Les feuilles prennent une teinte métallique

Le coupable : le plomb

Les feuilles commencent à devenir grisâtres ou blanchâtres et à se crisper, avant de totalement s’enrouler sur elles-mêmes. Elles se forment mal. L’arbre ne se développe plus et peut mourir au bout de 2 ou 3 ans. Cette maladie cryptogamique due au champignon Stereum purpureum se développe en environnement humide.

Le remède :

En prévention

Ne taillez que par temps sec.

En curation

Les parties attaquées doivent être détruites très vite. Si l’arbre est totalement attaqué, arrachez-le.
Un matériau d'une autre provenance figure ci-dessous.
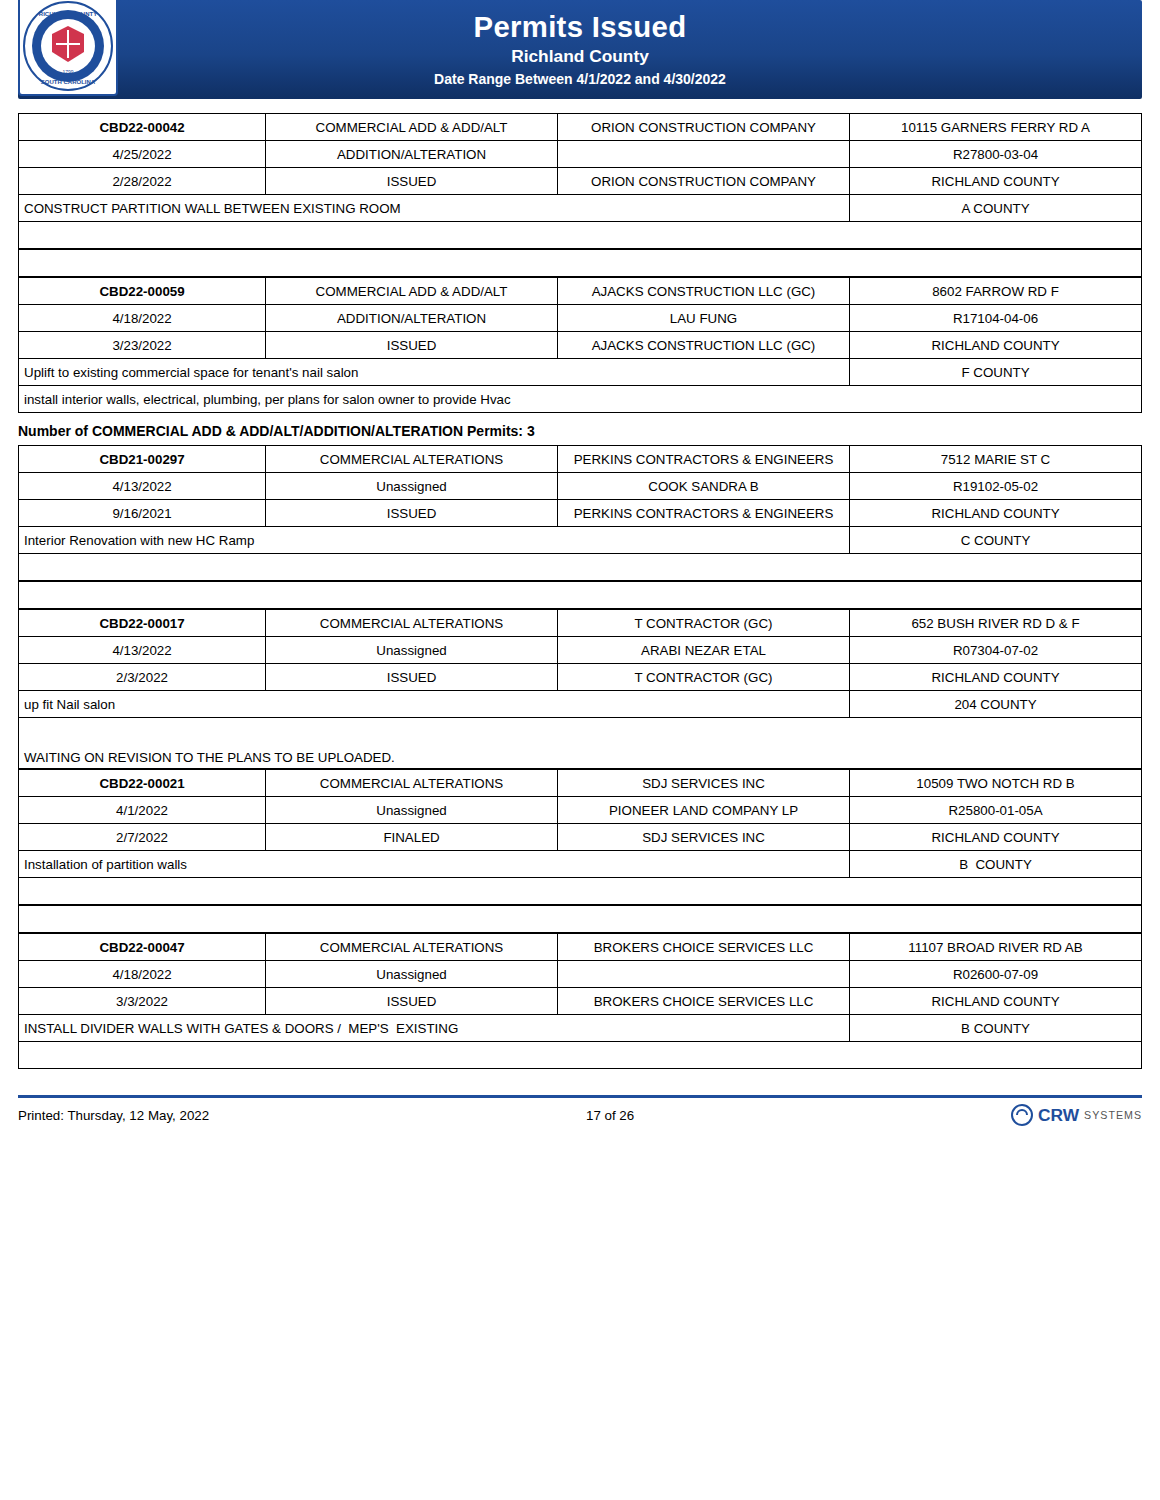RICHLAND COUNTY SOUTH CAROLINA 1799
Permits Issued
Richland County
Date Range Between 4/1/2022 and 4/30/2022
| CBD22-00042 | COMMERCIAL ADD & ADD/ALT | ORION CONSTRUCTION COMPANY | 10115 GARNERS FERRY RD A |
| 4/25/2022 | ADDITION/ALTERATION | | R27800-03-04 |
| 2/28/2022 | ISSUED | ORION CONSTRUCTION COMPANY | RICHLAND COUNTY |
| CONSTRUCT PARTITION WALL BETWEEN EXISTING ROOM | A COUNTY |
| CBD22-00059 | COMMERCIAL ADD & ADD/ALT | AJACKS CONSTRUCTION LLC (GC) | 8602 FARROW RD F |
| 4/18/2022 | ADDITION/ALTERATION | LAU FUNG | R17104-04-06 |
| 3/23/2022 | ISSUED | AJACKS CONSTRUCTION LLC (GC) | RICHLAND COUNTY |
| Uplift to existing commercial space for tenant's nail salon | F COUNTY |
| install interior walls, electrical, plumbing, per plans for salon owner to provide Hvac |
Number of COMMERCIAL ADD & ADD/ALT/ADDITION/ALTERATION Permits: 3
| CBD21-00297 | COMMERCIAL ALTERATIONS | PERKINS CONTRACTORS & ENGINEERS | 7512 MARIE ST C |
| 4/13/2022 | Unassigned | COOK SANDRA B | R19102-05-02 |
| 9/16/2021 | ISSUED | PERKINS CONTRACTORS & ENGINEERS | RICHLAND COUNTY |
| Interior Renovation with new HC Ramp | C COUNTY |
| CBD22-00017 | COMMERCIAL ALTERATIONS | T CONTRACTOR (GC) | 652 BUSH RIVER RD D & F |
| 4/13/2022 | Unassigned | ARABI NEZAR ETAL | R07304-07-02 |
| 2/3/2022 | ISSUED | T CONTRACTOR (GC) | RICHLAND COUNTY |
| up fit Nail salon | 204 COUNTY |
| WAITING ON REVISION TO THE PLANS TO BE UPLOADED. |
| CBD22-00021 | COMMERCIAL ALTERATIONS | SDJ SERVICES INC | 10509 TWO NOTCH RD B |
| 4/1/2022 | Unassigned | PIONEER LAND COMPANY LP | R25800-01-05A |
| 2/7/2022 | FINALED | SDJ SERVICES INC | RICHLAND COUNTY |
| Installation of partition walls | B COUNTY |
| CBD22-00047 | COMMERCIAL ALTERATIONS | BROKERS CHOICE SERVICES LLC | 11107 BROAD RIVER RD AB |
| 4/18/2022 | Unassigned | | R02600-07-09 |
| 3/3/2022 | ISSUED | BROKERS CHOICE SERVICES LLC | RICHLAND COUNTY |
| INSTALL DIVIDER WALLS WITH GATES & DOORS / MEP'S EXISTING | B COUNTY |
Printed: Thursday, 12 May, 2022
17 of 26
CRW SYSTEMS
Les feuilles sont rouges et tordues

Le coupable : la cloque

C’est à la fin de l’hiver, à la sortie des bourgeons, que ceux-ci sont attaqués par le champignon Taphrina deformans. Les feuilles en grandissant vont totalement se déformer en montrant des boursouflures et passer du vert tendre au rouge. Les feuilles tombent tôt et les rameaux aussi se déforment, la production est bien sûr diminuée voire absente. Certaines conditions météorologiques favorisent le développement de la cloque : un hiver doux et un printemps humide et froid.

Le remède :

En prévention

Pulvériser un fongicide à base de cuivre sur la totalité de l’arbre à la tombée des feuilles, puis juste avant l’ouverture des bourgeons. Vous renouvellerez cette pulvérisation 2 fois à 2 semaines de distance.

En curation

  • Réalisez des pulvérisations de décoction de prêle durant le printemps, pour limiter l’invasion de la maladie.
  • Ne pas laisser les feuilles tombées sous l’arbre et supprimer les rameaux atteints pour éliminer les spores présents, dans le but de ne pas favoriser la cloque pour l’année suivante.
  • Supprimer et brûler les jeunes pousses atteintes au premier signe.